Find the line with "left front paw: (193, 380)". Transcribe it and each later line of the data exactly, up to and including the last.

**DATASET EXCERPTS:**
= Beginning of Section =

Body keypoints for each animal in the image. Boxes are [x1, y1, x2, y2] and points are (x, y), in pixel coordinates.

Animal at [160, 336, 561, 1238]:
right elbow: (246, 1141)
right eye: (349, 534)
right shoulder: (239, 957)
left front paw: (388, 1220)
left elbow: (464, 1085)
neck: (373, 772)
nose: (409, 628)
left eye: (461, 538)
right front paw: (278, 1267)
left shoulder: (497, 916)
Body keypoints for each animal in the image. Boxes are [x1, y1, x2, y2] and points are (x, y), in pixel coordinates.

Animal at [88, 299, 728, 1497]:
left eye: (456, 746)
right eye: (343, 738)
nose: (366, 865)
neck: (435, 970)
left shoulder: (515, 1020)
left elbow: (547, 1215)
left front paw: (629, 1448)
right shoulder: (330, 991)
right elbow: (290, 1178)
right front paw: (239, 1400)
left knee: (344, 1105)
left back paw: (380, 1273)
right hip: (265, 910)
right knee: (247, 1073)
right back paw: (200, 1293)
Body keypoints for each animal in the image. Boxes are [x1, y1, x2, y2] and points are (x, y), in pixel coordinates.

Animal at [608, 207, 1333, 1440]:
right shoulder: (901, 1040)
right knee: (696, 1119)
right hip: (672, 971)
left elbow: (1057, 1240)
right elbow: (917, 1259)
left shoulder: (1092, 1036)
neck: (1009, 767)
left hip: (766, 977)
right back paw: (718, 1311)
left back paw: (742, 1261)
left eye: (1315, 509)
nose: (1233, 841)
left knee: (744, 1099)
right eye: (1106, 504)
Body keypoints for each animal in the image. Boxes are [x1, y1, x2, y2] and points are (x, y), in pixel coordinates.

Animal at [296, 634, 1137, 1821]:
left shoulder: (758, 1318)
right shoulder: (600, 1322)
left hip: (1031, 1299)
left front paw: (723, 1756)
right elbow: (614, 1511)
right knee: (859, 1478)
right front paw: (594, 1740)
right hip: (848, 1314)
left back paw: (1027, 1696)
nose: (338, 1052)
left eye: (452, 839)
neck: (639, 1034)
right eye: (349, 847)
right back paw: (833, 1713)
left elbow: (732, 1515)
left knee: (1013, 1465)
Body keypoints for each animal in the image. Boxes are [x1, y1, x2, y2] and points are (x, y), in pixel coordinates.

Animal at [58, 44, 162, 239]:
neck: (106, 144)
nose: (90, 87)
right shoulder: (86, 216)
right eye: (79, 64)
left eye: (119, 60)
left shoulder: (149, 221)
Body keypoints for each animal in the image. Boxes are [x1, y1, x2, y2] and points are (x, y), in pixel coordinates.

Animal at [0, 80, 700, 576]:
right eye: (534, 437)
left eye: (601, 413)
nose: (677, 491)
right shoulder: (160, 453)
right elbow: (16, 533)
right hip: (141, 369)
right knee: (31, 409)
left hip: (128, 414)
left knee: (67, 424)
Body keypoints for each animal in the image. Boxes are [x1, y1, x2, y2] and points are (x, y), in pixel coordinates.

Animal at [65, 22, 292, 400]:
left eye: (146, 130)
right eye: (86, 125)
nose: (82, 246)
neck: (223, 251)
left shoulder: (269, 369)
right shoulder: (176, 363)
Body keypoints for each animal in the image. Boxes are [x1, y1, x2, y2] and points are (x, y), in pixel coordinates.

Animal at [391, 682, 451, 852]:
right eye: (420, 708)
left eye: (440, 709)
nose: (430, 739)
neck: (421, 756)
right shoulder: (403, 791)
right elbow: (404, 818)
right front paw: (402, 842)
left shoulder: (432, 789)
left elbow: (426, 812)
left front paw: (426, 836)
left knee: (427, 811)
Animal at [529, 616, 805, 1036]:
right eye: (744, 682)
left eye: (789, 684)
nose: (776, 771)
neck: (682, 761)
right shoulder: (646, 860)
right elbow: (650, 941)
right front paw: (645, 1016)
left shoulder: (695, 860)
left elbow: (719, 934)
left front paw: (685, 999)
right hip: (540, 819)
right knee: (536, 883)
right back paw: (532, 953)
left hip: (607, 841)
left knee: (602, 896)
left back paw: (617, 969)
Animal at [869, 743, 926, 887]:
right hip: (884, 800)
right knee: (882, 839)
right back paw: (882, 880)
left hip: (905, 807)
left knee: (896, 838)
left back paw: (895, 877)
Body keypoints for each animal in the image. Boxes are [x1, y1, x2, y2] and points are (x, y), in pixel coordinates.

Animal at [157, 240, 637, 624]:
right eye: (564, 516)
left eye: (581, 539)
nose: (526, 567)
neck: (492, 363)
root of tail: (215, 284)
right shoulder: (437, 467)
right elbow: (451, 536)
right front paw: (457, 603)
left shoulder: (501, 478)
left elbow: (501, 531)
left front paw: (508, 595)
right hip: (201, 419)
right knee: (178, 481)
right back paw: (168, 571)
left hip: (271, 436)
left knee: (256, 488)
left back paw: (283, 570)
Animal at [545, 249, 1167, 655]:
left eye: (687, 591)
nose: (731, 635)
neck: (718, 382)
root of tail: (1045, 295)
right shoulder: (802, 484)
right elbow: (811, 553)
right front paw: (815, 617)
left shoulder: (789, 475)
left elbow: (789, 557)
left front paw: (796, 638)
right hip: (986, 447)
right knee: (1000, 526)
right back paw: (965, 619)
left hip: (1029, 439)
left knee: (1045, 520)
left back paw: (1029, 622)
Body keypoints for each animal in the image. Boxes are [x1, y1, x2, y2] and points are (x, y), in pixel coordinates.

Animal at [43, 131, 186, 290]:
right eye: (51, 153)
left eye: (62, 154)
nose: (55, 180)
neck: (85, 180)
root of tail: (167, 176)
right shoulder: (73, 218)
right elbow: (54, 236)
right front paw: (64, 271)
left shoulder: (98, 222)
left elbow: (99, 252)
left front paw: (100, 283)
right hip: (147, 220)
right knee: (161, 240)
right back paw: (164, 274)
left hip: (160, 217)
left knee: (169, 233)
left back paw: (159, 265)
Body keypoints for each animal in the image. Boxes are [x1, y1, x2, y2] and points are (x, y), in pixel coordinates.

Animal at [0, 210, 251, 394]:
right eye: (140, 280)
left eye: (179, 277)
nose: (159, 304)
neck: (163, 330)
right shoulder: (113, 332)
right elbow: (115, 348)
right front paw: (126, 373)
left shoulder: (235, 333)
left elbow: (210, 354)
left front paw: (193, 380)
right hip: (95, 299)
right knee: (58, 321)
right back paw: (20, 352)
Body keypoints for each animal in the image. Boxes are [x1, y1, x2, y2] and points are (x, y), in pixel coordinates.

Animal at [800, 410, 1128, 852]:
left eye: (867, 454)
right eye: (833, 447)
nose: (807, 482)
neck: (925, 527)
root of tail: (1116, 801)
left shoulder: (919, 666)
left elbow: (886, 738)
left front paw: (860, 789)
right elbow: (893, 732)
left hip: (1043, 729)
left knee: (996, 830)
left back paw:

= End of Section =

**RESPONSE BELOW:**
left front paw: (193, 380)
right hip: (95, 299)
right knee: (58, 321)
right back paw: (20, 352)
Body keypoints for each animal in the image. Boxes are [x1, y1, x2, y2] and points are (x, y), in pixel coordinates.

Animal at [800, 410, 1128, 852]:
left eye: (867, 454)
right eye: (833, 447)
nose: (807, 482)
neck: (925, 527)
root of tail: (1116, 801)
left shoulder: (919, 666)
left elbow: (886, 738)
left front paw: (860, 789)
right elbow: (893, 732)
left hip: (1043, 729)
left knee: (996, 830)
left back paw:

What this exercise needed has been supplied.